Wednesday, July 13, 2011

Radioactive beef, not radioactive Tofu WSJ July 2011

Radioactive beef discovered in Japan

According to The Wall Street Journal, on July 12, Japanese authorities found that beef contaminated with radioactive cesium had been shipped to shops and restaurants throughout the country. The beef, from six cattle raised on a farm near the stricken Fukushima Daiichi nuclear plant, registered radioactive-cesium levels up to seven times that permitted by Japanese food safety standards. Some of the meat had already likely been eaten, government officials said.
Although experts said the level was too low to create health problems in people who ate just one or two servings, the report has reignited worries that the damaged Fukushima reactors could be poisoning staples from water to produce to fish.

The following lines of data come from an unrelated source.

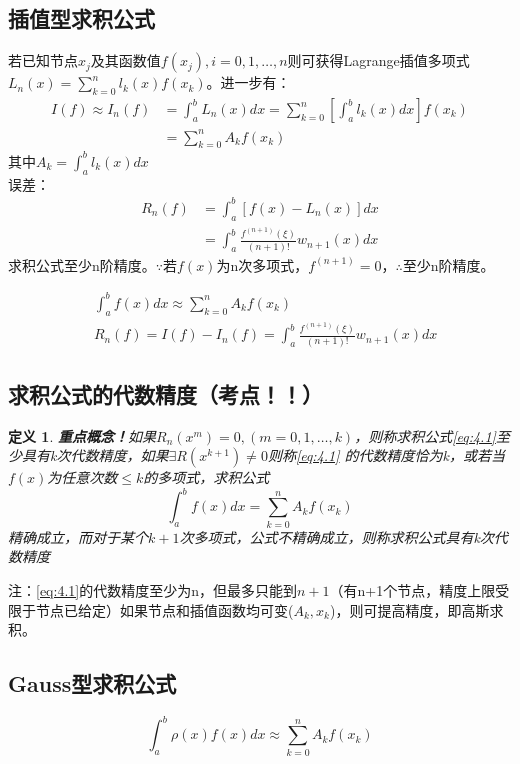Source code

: \documentclass[a4paper]{article}
\newtheorem{definition}{定义}[section]
\begin{document}
\subsection{插值型求积公式}
若已知节点$x_j$及其函数值$f(x_j),i=0,1,\dots, n$则可获得Lagrange插值多项式$L_n(x)=\sum^n_{k=0}l_k(x)f(x_k)$。进一步有：
\begin{equation}
    \begin{split}
        I(f) \approx I_n(f) &= \int^b_aL_n(x)dx = \sum^n_{k=0}[\int^b_al_k(x)dx]f(x_k) \\
        &= \sum^n_{k=0}A_kf(x_k)
    \end{split}
\end{equation}
其中$A_k = \int^b_al_k(x)dx$\\
误差：
\begin{equation*}
    \begin{split}
        R_n(f)&=\int^b_a[f(x)-L_n(x)]dx \\
        &=\int^b_a\frac{f^{(n+1)}(\xi)}{(n+1)!}w_{n+1}(x)dx
    \end{split}
\end{equation*}
求积公式至少n阶精度。$\because $若$f(x)$为n次多项式，$f^{(n+1)}=0$，$\therefore $至少n阶精度。

\begin{align}
    &\int^b_a f(x)dx \approx \sum^n_{k=0}A_kf(x_k) \label{eq:4.1} \\
    &R_n(f) = I(f)-I_n(f) = \int^b_a\frac{f^{(n+1)}(\xi)}{(n+1)!}w_{n+1}(x)dx
\end{align}

\subsection{求积公式的代数精度\textbf{（考点！！）}}

\begin{definition}
    \textbf{重点概念！}如果$R_n(x^m)=0, (m=0,1,\dots, k)$，则称求积公式\ref{eq:4.1}至少具有k次代数精度，如果$\exists R(x^{k+1})\neq 0$则称\ref{eq:4.1}
    的代数精度恰为k，或若当$f(x)$为任意次数$\le k$的多项式，求积公式
    $$\int^b_af(x)dx = \sum^n_{k=0}A_kf(x_k)$$精确成立，而对于某个$k+1$次多项式，公式不精确成立，则称求积公式具有k次代数精度
\end{definition}

注：\ref{eq:4.1}的代数精度至少为n，但最多只能到$n+1$（有n+1个节点，精度上限受限于节点已给定）如果节点和插值函数均可变($A_k, x_k$)，则可提高精度，即高斯求积。

\subsection{Gauss型求积公式}
\begin{equation}
    \int^b_a\rho(x)f(x)dx \approx \sum^n_{k=0}A_kf(x_k)
    \label{eq:4.2}
\end{equation}
\end{document}
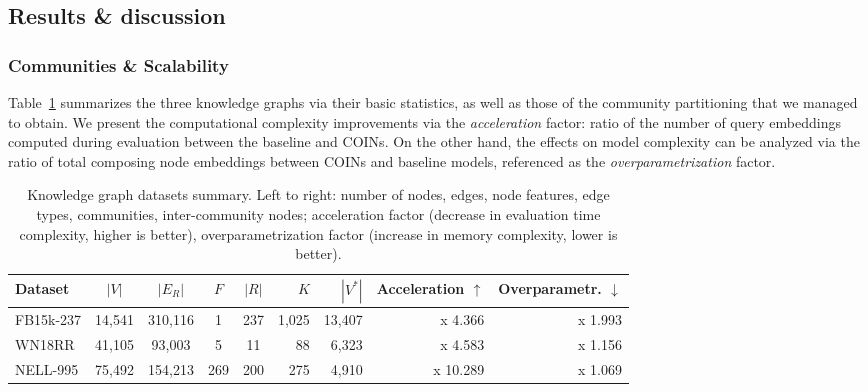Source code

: %

\subsection{Results \& discussion}
\label{sec:results}

\subsubsection{Communities \& Scalability}

Table~\ref{tab:datasets} summarizes the three knowledge graphs via their basic statistics, as well as those of the community partitioning that we managed to obtain. We present the computational complexity improvements via the \emph{acceleration} factor: ratio of the number of query embeddings computed during evaluation between the baseline and COINs. On the other hand, the effects on model complexity can be analyzed via the ratio of total composing node embeddings between COINs and baseline models, referenced as the \emph{overparametrization} factor. 

\begin{table}[H]
  \caption[Knowledge graph datasets summary.]{Knowledge graph datasets summary. Left to right: number of nodes, edges, node features, edge types, communities, inter-community nodes; acceleration factor (decrease in evaluation time complexity, higher is better), overparametrization factor (increase in memory complexity, lower is better).}
  \label{tab:datasets}
  \centering
  \begin{adjustbox}{width=\textwidth}
  \begin{tabular}{lccccrrrr}
    \toprule
    Dataset & $|V|$ & $|E_R|$ & $F$ & $|R|$ & $K$ & $|V^*|$ & Acceleration $\uparrow$ & Overparametr. $\downarrow$ \\ %
    \midrule
    FB15k-237 & 14,541 & 310,116 & 1 & 237 & 1,025 & 13,407 & x 4.366 & x 1.993 \\
    WN18RR & 41,105 & 93,003 & 5 & 11 & 88 & 6,323 & x 4.583 & x 1.156 \\
    NELL-995 & 75,492 & 154,213 & 269 & 200 & 275 & 4,910 & x 10.289 & x 1.069 \\
    \bottomrule
  \end{tabular}
  \end{adjustbox}
\end{table}

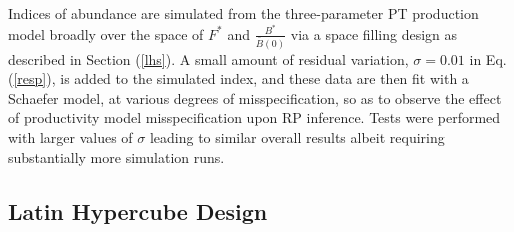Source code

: %
%


%

Indices of abundance are simulated from the three-parameter PT production model
broadly over the space of $F^*$ and $\frac{B^*}{\bar B(0)}$ via a space filling
design as described in Section (\ref{lhs}). A small amount of residual variation,
$\sigma=0.01$ in Eq. (\ref{resp}), is added to the simulated index, and these data 
are then fit with a Schaefer model, at various degrees of misspecification, so 
as to observe the effect of productivity model misspecification upon RP inference.
Tests were performed with larger values of $\sigma$ leading to similar overall results 
albeit requiring substantially more simulation runs.

%
%
%
\subsection{Latin Hypercube Design \label{lhs}}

A month ago Japanese testers found higher-than-permitted levels of radioactive material in tea leaves that grew more than 200 miles from the nuclear plant—a sign contamination had spread farther than previously thought.
The six cattle—which had all passed external radiation tests—had been shipped earlier to Tokyo butchers, who had gone on to sell the meat to wholesalers and retail shops in eight prefectures, or states, and metropolitan areas. The farm that produced the contaminated meat had said it hadn’t given its cattle contaminated feed. The farmer later admitted he had fed his cattle straw that had been exposed to the elements—as well as radiation fallout—and that subsequent tests found to contain extremely high levels of radioactive cesium. That caused internal contamination that wasn’t detectable by the external radiation screening.